Em seu relato como psicóloga, ela chama a atenção para o grito de socorro dos atletas, iniciantes e os de alto rendimento também, que têm que lidar com as frustrações, as angústias, o medo, a depressão, sem demonstrarem fraquezas, com a pressão que sofrem dos clubes. Antes, os mesmos clubes eram como a família dos atletas; lá ficavam por vários anos e se tornavam heróis. Hoje, o corpo é comparado a uma máquina que tem de funcionar sem falhas. E essas exigências geram inclusive desvios de comportamento, ela assinala. Em resumo, Francisca Dida de Lima se empenha pela política da gestão humanizada no meio esportivo.

Atletas de Elite saiu também em e-book, facilitando o acesso aos clubes estrangeiros dos entrevistados e a outros grandes que já manifestaram interesse em seu conteúdo, como o Manchester City e o Manchester United, ela conta, e se compromete a ouvir as meninas da próxima vez. “Gostaria de ter entrevistado algumas das grandes atletas brasileiras que estão aqui pela Europa e pelo mundo, mas este é um assunto para o próximo livro”, acena.

Francisca de Lima foi uma das dez profissionais de saúde nomeadas em 2021 ao prêmio “Melhor do Brasil no Mundo”, entregue por Luiza Brunet, no salão de festas da residência do príncipe William, o Palácio de Kensington, em Londres, em 30 de outubro passado.
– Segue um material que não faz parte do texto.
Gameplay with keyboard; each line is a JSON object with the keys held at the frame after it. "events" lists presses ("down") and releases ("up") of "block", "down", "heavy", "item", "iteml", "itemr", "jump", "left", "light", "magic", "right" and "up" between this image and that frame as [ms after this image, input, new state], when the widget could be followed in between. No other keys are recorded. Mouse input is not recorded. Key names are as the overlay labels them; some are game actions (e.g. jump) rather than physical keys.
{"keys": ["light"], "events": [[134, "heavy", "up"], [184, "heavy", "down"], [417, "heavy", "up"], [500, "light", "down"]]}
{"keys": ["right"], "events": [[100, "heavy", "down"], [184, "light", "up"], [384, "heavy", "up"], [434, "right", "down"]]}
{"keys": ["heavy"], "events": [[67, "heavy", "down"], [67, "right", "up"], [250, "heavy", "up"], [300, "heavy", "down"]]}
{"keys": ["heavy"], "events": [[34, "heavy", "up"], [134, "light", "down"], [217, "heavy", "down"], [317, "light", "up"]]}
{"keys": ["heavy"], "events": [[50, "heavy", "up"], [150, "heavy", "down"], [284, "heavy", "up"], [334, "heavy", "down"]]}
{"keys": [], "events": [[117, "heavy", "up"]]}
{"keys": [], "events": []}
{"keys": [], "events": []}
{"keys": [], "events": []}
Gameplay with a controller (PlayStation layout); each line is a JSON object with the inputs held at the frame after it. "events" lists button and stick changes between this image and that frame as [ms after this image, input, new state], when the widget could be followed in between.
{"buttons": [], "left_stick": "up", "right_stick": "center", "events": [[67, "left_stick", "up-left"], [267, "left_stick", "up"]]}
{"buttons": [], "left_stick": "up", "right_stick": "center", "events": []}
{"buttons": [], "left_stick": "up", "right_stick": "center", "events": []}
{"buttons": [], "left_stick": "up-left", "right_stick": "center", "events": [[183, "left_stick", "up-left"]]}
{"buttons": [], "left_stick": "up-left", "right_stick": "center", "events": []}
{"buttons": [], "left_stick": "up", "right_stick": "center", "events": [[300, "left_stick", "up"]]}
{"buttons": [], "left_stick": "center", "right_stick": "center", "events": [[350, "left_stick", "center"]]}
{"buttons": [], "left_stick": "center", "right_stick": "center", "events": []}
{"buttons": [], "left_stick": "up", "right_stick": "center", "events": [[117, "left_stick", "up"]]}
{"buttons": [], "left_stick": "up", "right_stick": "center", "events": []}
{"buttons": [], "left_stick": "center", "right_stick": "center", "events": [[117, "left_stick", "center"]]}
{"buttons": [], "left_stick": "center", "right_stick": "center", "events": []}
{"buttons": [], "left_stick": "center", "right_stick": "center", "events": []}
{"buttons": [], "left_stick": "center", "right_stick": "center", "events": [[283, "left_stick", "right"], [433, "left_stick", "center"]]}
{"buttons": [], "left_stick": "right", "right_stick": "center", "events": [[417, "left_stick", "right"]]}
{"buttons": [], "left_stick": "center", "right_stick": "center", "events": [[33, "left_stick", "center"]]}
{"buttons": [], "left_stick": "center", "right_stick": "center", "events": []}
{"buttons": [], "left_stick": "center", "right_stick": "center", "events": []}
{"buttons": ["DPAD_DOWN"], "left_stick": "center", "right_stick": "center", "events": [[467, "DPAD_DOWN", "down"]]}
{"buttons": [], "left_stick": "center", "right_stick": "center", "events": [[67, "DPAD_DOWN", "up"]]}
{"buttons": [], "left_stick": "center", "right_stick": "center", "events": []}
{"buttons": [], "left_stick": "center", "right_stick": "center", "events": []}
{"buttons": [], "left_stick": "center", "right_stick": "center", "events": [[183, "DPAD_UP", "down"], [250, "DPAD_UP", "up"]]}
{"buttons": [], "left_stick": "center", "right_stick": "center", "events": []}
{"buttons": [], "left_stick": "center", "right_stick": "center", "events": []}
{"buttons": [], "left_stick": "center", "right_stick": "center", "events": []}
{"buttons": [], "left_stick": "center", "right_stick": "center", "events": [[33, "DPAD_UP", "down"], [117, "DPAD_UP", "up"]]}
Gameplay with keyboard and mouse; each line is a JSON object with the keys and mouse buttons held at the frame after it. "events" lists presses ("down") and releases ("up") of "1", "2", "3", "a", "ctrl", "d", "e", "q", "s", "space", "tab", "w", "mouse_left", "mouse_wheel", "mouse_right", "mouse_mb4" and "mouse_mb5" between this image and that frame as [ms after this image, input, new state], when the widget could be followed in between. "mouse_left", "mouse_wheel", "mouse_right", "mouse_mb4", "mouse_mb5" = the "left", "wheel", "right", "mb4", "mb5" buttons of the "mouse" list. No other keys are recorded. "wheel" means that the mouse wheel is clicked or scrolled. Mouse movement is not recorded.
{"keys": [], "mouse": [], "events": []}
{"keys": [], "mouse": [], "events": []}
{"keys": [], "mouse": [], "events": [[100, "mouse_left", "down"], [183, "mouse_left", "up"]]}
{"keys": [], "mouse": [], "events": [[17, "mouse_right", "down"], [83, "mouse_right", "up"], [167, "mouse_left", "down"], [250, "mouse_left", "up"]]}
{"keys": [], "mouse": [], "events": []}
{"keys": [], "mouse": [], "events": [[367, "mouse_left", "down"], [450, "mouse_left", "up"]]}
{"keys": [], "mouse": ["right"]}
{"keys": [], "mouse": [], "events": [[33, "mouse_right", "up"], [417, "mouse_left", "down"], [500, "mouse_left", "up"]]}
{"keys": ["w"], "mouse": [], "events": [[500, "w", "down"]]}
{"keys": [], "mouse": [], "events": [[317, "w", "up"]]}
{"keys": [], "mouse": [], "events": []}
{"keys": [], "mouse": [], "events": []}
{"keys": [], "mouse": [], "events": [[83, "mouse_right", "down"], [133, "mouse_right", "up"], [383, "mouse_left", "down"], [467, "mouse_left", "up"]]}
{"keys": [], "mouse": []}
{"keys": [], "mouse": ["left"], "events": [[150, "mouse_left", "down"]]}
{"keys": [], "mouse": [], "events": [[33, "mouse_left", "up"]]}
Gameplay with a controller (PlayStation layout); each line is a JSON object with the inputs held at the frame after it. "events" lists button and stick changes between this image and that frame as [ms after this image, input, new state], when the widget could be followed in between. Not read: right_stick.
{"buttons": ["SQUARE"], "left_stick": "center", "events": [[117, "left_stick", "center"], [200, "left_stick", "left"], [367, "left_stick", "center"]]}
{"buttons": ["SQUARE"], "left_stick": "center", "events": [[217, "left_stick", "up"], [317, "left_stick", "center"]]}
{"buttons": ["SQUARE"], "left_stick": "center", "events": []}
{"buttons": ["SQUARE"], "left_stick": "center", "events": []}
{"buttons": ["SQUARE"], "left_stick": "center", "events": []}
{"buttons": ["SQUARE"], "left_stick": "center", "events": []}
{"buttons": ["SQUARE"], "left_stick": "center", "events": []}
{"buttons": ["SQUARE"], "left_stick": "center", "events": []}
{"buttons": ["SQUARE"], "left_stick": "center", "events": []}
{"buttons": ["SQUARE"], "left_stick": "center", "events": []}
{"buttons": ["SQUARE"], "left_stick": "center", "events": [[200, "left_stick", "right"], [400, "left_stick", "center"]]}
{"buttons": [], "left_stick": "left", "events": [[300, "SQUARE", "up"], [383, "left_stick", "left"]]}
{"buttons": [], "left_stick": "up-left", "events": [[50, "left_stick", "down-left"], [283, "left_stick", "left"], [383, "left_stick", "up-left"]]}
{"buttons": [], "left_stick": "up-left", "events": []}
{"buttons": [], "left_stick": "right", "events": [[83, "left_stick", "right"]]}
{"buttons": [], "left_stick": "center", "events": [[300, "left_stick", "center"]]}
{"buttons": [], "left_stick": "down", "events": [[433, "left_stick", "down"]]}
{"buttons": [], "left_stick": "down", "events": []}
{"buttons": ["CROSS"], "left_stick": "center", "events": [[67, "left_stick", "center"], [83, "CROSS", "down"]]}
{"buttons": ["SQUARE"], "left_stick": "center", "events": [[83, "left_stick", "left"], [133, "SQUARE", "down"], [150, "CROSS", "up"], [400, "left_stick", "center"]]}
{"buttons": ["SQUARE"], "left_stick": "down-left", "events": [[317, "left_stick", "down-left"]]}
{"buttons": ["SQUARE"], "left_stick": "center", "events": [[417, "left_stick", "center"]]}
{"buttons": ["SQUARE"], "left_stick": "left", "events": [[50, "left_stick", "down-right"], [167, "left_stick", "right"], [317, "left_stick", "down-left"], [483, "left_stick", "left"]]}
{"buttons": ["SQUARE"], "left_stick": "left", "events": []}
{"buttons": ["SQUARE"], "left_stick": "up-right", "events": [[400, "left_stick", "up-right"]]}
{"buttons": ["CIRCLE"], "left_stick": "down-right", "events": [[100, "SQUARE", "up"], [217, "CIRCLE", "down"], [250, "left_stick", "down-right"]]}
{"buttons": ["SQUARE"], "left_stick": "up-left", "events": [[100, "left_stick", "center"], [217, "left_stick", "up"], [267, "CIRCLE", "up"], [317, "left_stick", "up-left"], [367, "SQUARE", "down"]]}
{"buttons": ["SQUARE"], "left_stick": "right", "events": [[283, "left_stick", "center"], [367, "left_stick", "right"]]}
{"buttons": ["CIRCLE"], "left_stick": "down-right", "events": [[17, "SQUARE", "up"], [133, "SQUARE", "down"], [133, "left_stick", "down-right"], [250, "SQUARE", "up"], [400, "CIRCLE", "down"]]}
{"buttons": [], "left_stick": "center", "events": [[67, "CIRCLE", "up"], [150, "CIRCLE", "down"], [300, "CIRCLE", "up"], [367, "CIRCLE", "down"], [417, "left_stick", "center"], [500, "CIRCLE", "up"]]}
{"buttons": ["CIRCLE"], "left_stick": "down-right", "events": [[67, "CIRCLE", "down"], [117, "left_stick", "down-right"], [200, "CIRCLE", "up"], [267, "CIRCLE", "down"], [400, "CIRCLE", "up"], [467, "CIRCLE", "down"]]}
Promovida pela revista inglesa High Profile, editada pelo empresário Rafael dos Santos, a premiação reconhece a atuação de brasileiros que se destacam no exterior. “Não fui, não me interesso por essas coisas”, esnoba a Dida, que foi indicada pela mesma revista a outro prêmio, o Melhores do Brasil na Europa, a ser entregue desta vez em junho, em Paris.

Atletas de Elite – Os Segredos e a Força Mental do Atleta Brasileiro – De Francisca de Lima. Insígnia Editorial, 340 págs. Entrevistas: Dante Bonfim C. Santos, Silvio Costa, Atílio Dias, Thiago Gentil, Gustavo Parededa, Dentinho, Gera (Oswaldo F. Junior), Ataliba (Carlos Eduardo Soares), Fillipe Soutto, Eurico Rosa, Marco Bruno, Regis Amarante, Carlão (Carlos A. de Oliveira), Leo Higuita, Sueliton P. de Aguiar, Wallace Martins, Yuri Naves, Diego Fávelo, Barata, Vinícius Elias Teixeira, William Arjona e Lavoisier Martins. Textos complementares: Felipe Ximenes (Gestão Esportiva), Juliana B. Carvalhaes (Meditação), Helder Nani (Quiropraxia), Fernando Pardo (Nutrição), Michael Simoni (Ortopedia) e Francisca de Lima (Psicologia e Coaching Mental).